Regression adjustment can increase power; it shrinks the standard error by a factor of about \(\sqrt{1 - R^2}\), where \(R^2\) is the \(R^2\) of the regression of the predictors on the outcome variable. Unless predictors are highly predictive of the outcome, adjustment doesn’t matter much. However, in pre–post designs, the researcher measures the outcome before and after the treatment and adjusts for the pre-treatment measure. This shrinks the standard error at least 30%, typically 50%, and perhaps 70%. You can obtain a suitable value of \(R^2\) from a pilot study, if you have one.
What should I read next?
Cohen (1988) provides the foundational introduction to power analysis; Cohen (1990) offers an engaging personal and historical perspective. DeGroot and Schervish (2010, ch. 9) and Casella and Berger (2002, ch. 8) provide a thorough technical discussion. Jones and Tukey (2000) discuss Type II errs as “wasted opportunities.”
Bloom (1995) offers a practical and intuitive approach using the minimum detectable effect. Rainey (2025) updates Bloom’s perspective. Greenland et al. (2016) offer an accessible discussion organized around potential misunderstandings. Cohen (1992), Lenth (2001), and Meyvis and van Osselaer (2018) also offer practical guides.
Rainey (2014), McCaskey and Rainey (2015), and Lakens, Scheel, and Isager (2018, see esp. pp. 261-263) discuss the SESOI. Lovakov and Agadullina (2021) offer empirical rules for effect sizes derived from social psychology.

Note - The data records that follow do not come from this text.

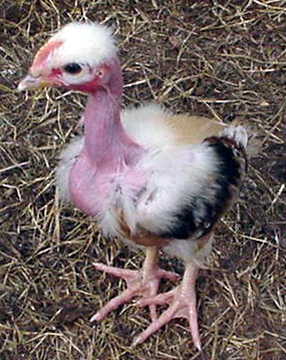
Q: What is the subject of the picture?
A: Baby turkey.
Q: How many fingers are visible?
A: 7.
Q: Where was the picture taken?
A: At the turkey farm.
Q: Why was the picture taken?
A: To show a cute little bird.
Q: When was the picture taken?
A: During daytime.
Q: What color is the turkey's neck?
A: Pink.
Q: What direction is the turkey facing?
A: To the left.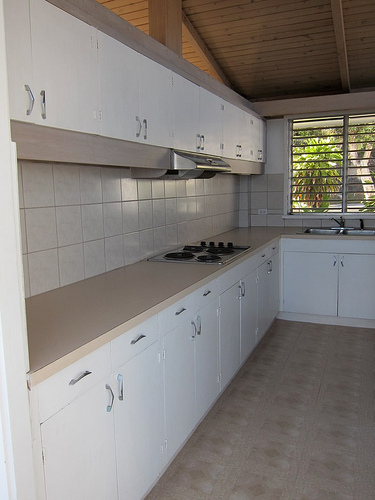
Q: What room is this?
A: Kitchen.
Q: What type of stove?
A: Electric.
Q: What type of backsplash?
A: Tile.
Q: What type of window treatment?
A: Blinds.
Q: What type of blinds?
A: Wood.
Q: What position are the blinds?
A: Open.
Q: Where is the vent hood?
A: Above the stove.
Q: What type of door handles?
A: Silver.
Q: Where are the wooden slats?
A: The ceiling.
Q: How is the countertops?
A: Beige.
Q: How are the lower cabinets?
A: White.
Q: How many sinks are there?
A: 1.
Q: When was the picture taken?
A: In the daytime.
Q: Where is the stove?
A: On the left.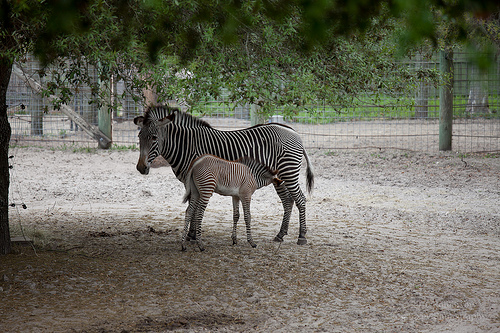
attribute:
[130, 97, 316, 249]
zebra — black, white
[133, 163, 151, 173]
zebra nose — black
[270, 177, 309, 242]
legs — short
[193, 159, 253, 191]
skin — light brown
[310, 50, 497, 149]
fence — metallic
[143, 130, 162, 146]
eye — dark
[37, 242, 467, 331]
sand — brown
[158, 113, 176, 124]
ear — black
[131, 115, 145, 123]
ear — white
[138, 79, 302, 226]
zebra — small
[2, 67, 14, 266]
bark — tree, dark brown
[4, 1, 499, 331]
photo — day time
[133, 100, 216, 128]
hair — black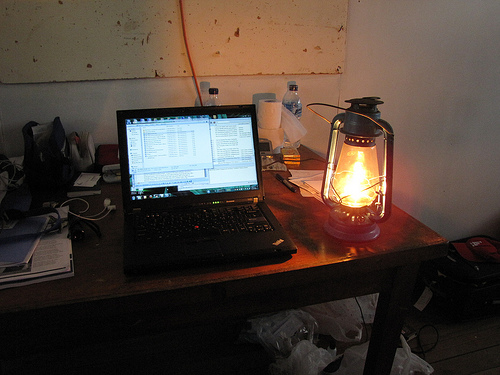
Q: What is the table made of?
A: Wood.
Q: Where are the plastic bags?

Leon, Davis, and Kraemer (2011) and Albers and Lakens (2018) explain why pilot data should not be used to estimate the effect for the power calculation, though Marco Perugini, Gallucci, and Costantini (2014) propose a conservative alternative.
Hoenig and Heisey (2001) explain why power should not be used for interpreting results. Gelman and Carlin (2014) explain the pernicious effects of filtering on statistical significance when power is low. Arel-Bundock et al. (2025) show that observed power in political science is very low. Ioannidis, Stanley, and Doucouliagos (2017) examine economics; Stanley, Carter, and Doucouliagos (2018) examine psychology.

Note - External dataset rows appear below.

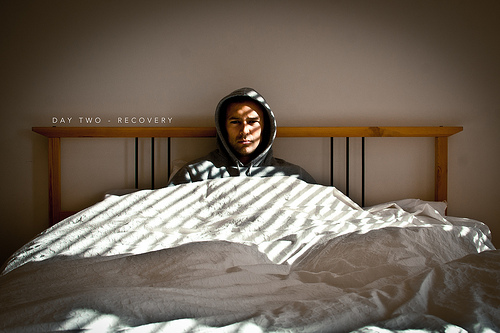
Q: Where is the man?
A: In bed.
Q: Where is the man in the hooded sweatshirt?
A: Under the blankets.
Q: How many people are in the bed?
A: One.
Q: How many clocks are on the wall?
A: Zero.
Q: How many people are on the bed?
A: One.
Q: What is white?
A: Bed sheets.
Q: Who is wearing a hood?
A: The man.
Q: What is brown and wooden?
A: Headboard.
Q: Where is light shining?
A: On the bed sheets.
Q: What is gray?
A: Man's hoodie.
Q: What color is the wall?
A: White.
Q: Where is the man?
A: In bed.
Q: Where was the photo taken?
A: In a bedroom.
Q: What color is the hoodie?
A: Grey.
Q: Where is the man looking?
A: At the camera.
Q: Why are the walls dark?
A: Painted brownish grey.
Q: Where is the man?
A: In bed.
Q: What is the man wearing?
A: A hoodie.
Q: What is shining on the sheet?
A: Sun.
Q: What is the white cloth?
A: Bedspread.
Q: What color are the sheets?
A: White.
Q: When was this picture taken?
A: Daytime.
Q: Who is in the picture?
A: A man.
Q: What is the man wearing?
A: A hoodie.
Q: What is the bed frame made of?
A: Wood.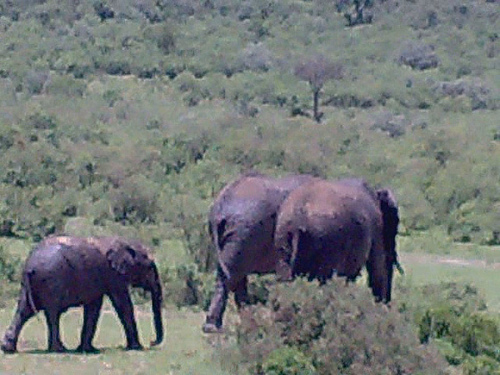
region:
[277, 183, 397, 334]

Meyvis and van Osselaer (2018) discuss regression adjustment in the context of experiments. Clifford, Sheagley, and Piston (2021) show huge boosts in power of the pre–post design; Jordan, Ollerenshaw, and Trexler (2025) validate their findings.
Lakens (2022) offers a broader perspective on sample size justification beyond statistical power. Blair et al. (2019) and Blair, Coppock, and Humphreys (2023) offer a useful conceptual framework and software for comprehensive evaluation of research designs.